Kalau kita pergi ke minimarket, mungkin stok minyak goreng bakal kosong dan ludes. Kalau pergi ke pasar tradisional, harga minyak melambung tinggi sekali.
Bikin bingung banget, ya. Kenapa bisa, negara penghasil
minyak kelapa sawit (CPO) terbesar di dunia, tapi masyarakatnya gak bisa
membeli minyak goreng sawit dengan harga yang lebih terjangkau dan tidak ada
gangguan pasokan?
Jawabannya: bisa jadi, ada sebuah praktik usaha tidak sehat
yang menyebabkan harga minyak goreng jadi tinggi sekali. Struktur pasar minyak
goreng terdistorsi oleh para pedagang besar CPO dan minyak goreng.
Komisi Pengawas Persaingan Usaha (KPPU) sempat bilang kalau
hanya ada 4 (empat) perusahaan yang menguasai perdagangan minyak goreng di
Indonesia. Bukan tidak mungkin, keempat perusahaan ini melakukan praktik
kartel, bersekongkol menentukan harga bersama, supaya harga minyak goreng jadi
mahal sekali. Walaupun ini masih dugaan, tetapi fenomena di pasar
mengindikasikan dengan kuat.
Untuk itulah, KPPU perlu segera mengusut sampai tuntas
(menginvestigasi) dugaan kartel minyak goreng ini, sebagaimana dimandatkatkan
oleh UU Anti Monopoli dan Persaingan Tidak Sehat.

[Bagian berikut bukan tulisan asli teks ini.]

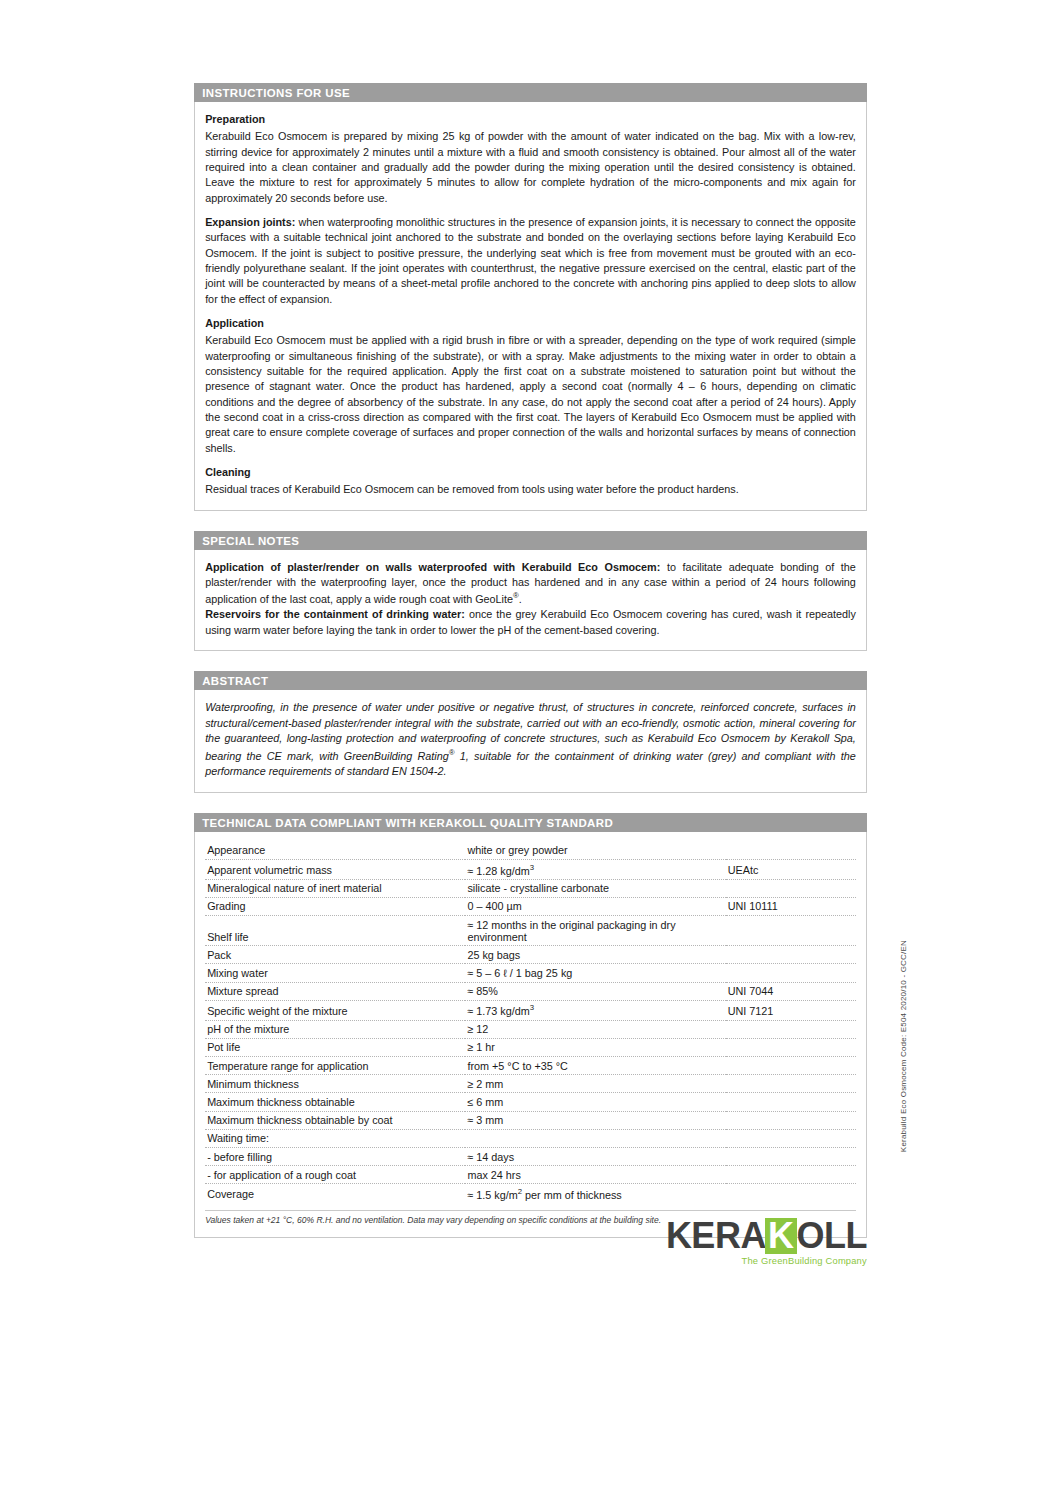Instructions for use
Preparation
Kerabuild Eco Osmocem is prepared by mixing 25 kg of powder with the amount of water indicated on the bag. Mix with a low-rev, stirring device for approximately 2 minutes until a mixture with a fluid and smooth consistency is obtained. Pour almost all of the water required into a clean container and gradually add the powder during the mixing operation until the desired consistency is obtained. Leave the mixture to rest for approximately 5 minutes to allow for complete hydration of the micro-components and mix again for approximately 20 seconds before use.
Expansion joints: when waterproofing monolithic structures in the presence of expansion joints, it is necessary to connect the opposite surfaces with a suitable technical joint anchored to the substrate and bonded on the overlaying sections before laying Kerabuild Eco Osmocem. If the joint is subject to positive pressure, the underlying seat which is free from movement must be grouted with an eco-friendly polyurethane sealant. If the joint operates with counterthrust, the negative pressure exercised on the central, elastic part of the joint will be counteracted by means of a sheet-metal profile anchored to the concrete with anchoring pins applied to deep slots to allow for the effect of expansion.
Application
Kerabuild Eco Osmocem must be applied with a rigid brush in fibre or with a spreader, depending on the type of work required (simple waterproofing or simultaneous finishing of the substrate), or with a spray. Make adjustments to the mixing water in order to obtain a consistency suitable for the required application. Apply the first coat on a substrate moistened to saturation point but without the presence of stagnant water. Once the product has hardened, apply a second coat (normally 4 – 6 hours, depending on climatic conditions and the degree of absorbency of the substrate. In any case, do not apply the second coat after a period of 24 hours). Apply the second coat in a criss-cross direction as compared with the first coat. The layers of Kerabuild Eco Osmocem must be applied with great care to ensure complete coverage of surfaces and proper connection of the walls and horizontal surfaces by means of connection shells.
Cleaning
Residual traces of Kerabuild Eco Osmocem can be removed from tools using water before the product hardens.
Special notes
Application of plaster/render on walls waterproofed with Kerabuild Eco Osmocem: to facilitate adequate bonding of the plaster/render with the waterproofing layer, once the product has hardened and in any case within a period of 24 hours following application of the last coat, apply a wide rough coat with GeoLite®.
Reservoirs for the containment of drinking water: once the grey Kerabuild Eco Osmocem covering has cured, wash it repeatedly using warm water before laying the tank in order to lower the pH of the cement-based covering.
Abstract
Waterproofing, in the presence of water under positive or negative thrust, of structures in concrete, reinforced concrete, surfaces in structural/cement-based plaster/render integral with the substrate, carried out with an eco-friendly, osmotic action, mineral covering for the guaranteed, long-lasting protection and waterproofing of concrete structures, such as Kerabuild Eco Osmocem by Kerakoll Spa, bearing the CE mark, with GreenBuilding Rating® 1, suitable for the containment of drinking water (grey) and compliant with the performance requirements of standard EN 1504-2.
Technical data compliant with Kerakoll Quality Standard
| Appearance | white or grey powder | |
| Apparent volumetric mass | ≈ 1.28 kg/dm 3 | UEAtc |
| Mineralogical nature of inert material | silicate - crystalline carbonate | |
| Grading | 0 – 400 µm | UNI 10111 |
| Shelf life | ≈ 12 months in the original packaging in dry environment | |
| Pack | 25 kg bags | |
| Mixing water | ≈ 5 – 6 ℓ / 1 bag 25 kg | |
| Mixture spread | ≈ 85% | UNI 7044 |
| Specific weight of the mixture | ≈ 1.73 kg/dm 3 | UNI 7121 |
| pH of the mixture | ≥ 12 | |
| Pot life | ≥ 1 hr | |
| Temperature range for application | from +5 °C to +35 °C | |
| Minimum thickness | ≥ 2 mm | |
| Maximum thickness obtainable | ≤ 6 mm | |
| Maximum thickness obtainable by coat | ≈ 3 mm | |
| Waiting time: | | |
| - before filling | ≈ 14 days | |
| - for application of a rough coat | max 24 hrs | |
| Coverage | ≈ 1.5 kg/m 2 per mm of thickness | |
Values taken at +21 °C, 60% R.H. and no ventilation. Data may vary depending on specific conditions at the building site.
Kerabuild Eco Osmocem Code: E504 2020/10 - GCC/EN
KERAKOLL
The GreenBuilding Company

Kalau benar ada kartel atau bentuk persaingan tidak sehat
lainnya pada produk minyak sawit, KPPU dan pemerintah harus tegas dalam
memberikan sanksi hukum (perdata, pidana, dan administrasi). Jangan segan segan
untuk mencabut izin ekspor mereka, supaya bisa memprioritaskan konsumsi
domestik. Atau bahkan mencabut izin usahanya.
Kita tidak bisa biarkan masyarakat konsumen kesulitan mendapatkan minyak goreng, apalagi untuk menjalankan usaha mereka hanya karena tidak bisa beli minyak goreng dengan harga yang terjangkau. Atau sekadar untuk keperluan domestik rumah tangga.